I recently married an avid snorer. My solution is earplugs, the foam kind. It may not block all of the noise, but may be part of a solution in addition to having some sort of insulator between him and you, like carpet suggested above.

I second Ferguson’s comment. Earplugs have kept me from killing Spouse many times over. One caution: They don’t take the sound away completely, just muffle it way down. So if this guy’s snoring is shaking the walls, you might need to get the extra strength earplugs.

If you cannot stand the foam earplugs then try the silicon kind. You can find them at well-stocked drug stores. They mold to your ears better and you don’t get the “there’s something crawling down my ears canal” feeling in the middle of the night.

I second jayjay’s advice. Unless someone lives with him, he may not even realize he is such a loud snorer. Plus, if he has sleep apnea chances are he is not feeling very well rested. Correct me if I am wrong, jayjay, but I believe people with sleep apnea actually stop breathing for an instant when snoring, partialy wake up and then repeat that cycle over and over until morning. You’d be doing both yourself and your neighbor a favor by pointing him in the right direction for help.

Well, an update. I printed out some information from and placed it at his door last night. We’ll see what happens. I did use earplugs for a time, but that didn’t keep me from feeling him snoring.

BTW, our apartments are carpeted, it just sounds like he’s rollerskating on hardwood floors.

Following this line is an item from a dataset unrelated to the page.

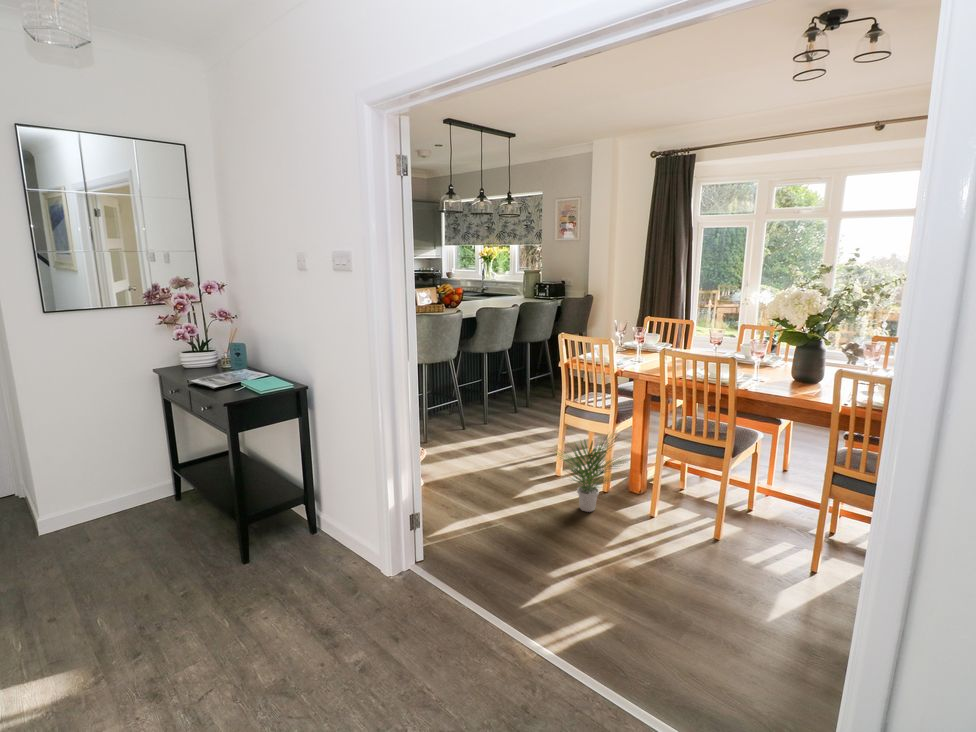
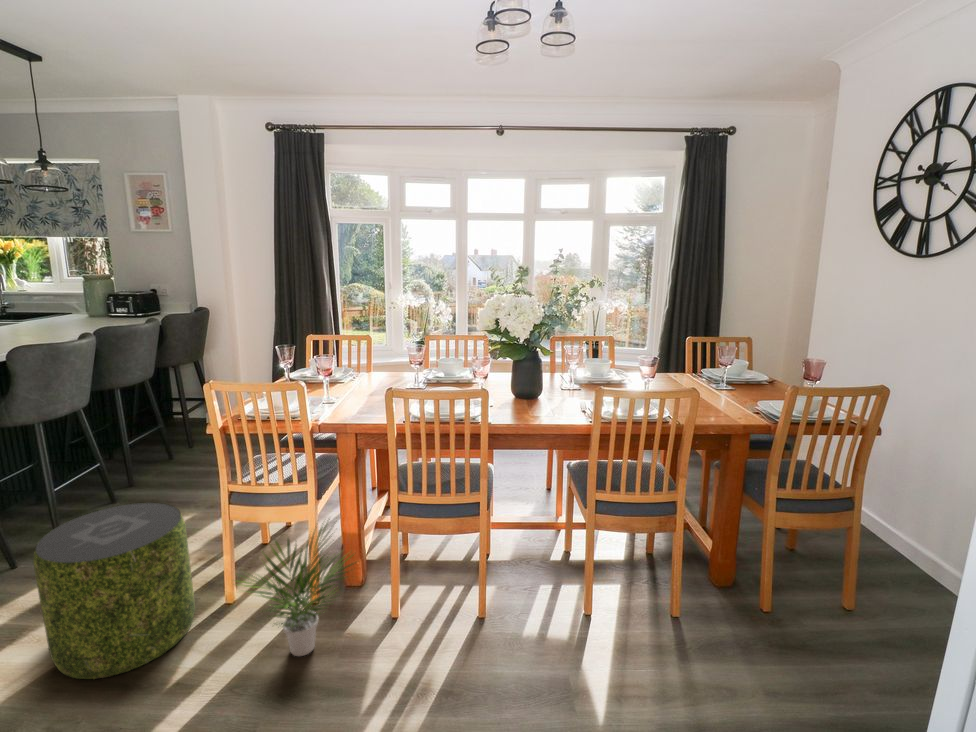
pouf: none [470,401,539,487] -> present [33,502,195,679]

Maybe I’ll just move my bedroom stuff in the living room, and put the living room stuff in the bedroom.

Thanks all!

tevya, you are correct. When I was sleeptested, I had over 140 “mini-wakeups” due to apnea (a-pnea = “no breath”) in 3 hours (180 minutes). Sleep apnea can, besides the danger of not being able to start breathing again, cause heart damage and hypertension due to the stress of repeatedly being alarmed from sleep to jumpstart your breathing, as well as the medical problems that sleep deprivation causes. When they connected me to the C-PAP machine on that same sleep-test, I almost immediately went into REM sleep and stayed there for the rest of the night…I had to make up quite a bit of REM sleep.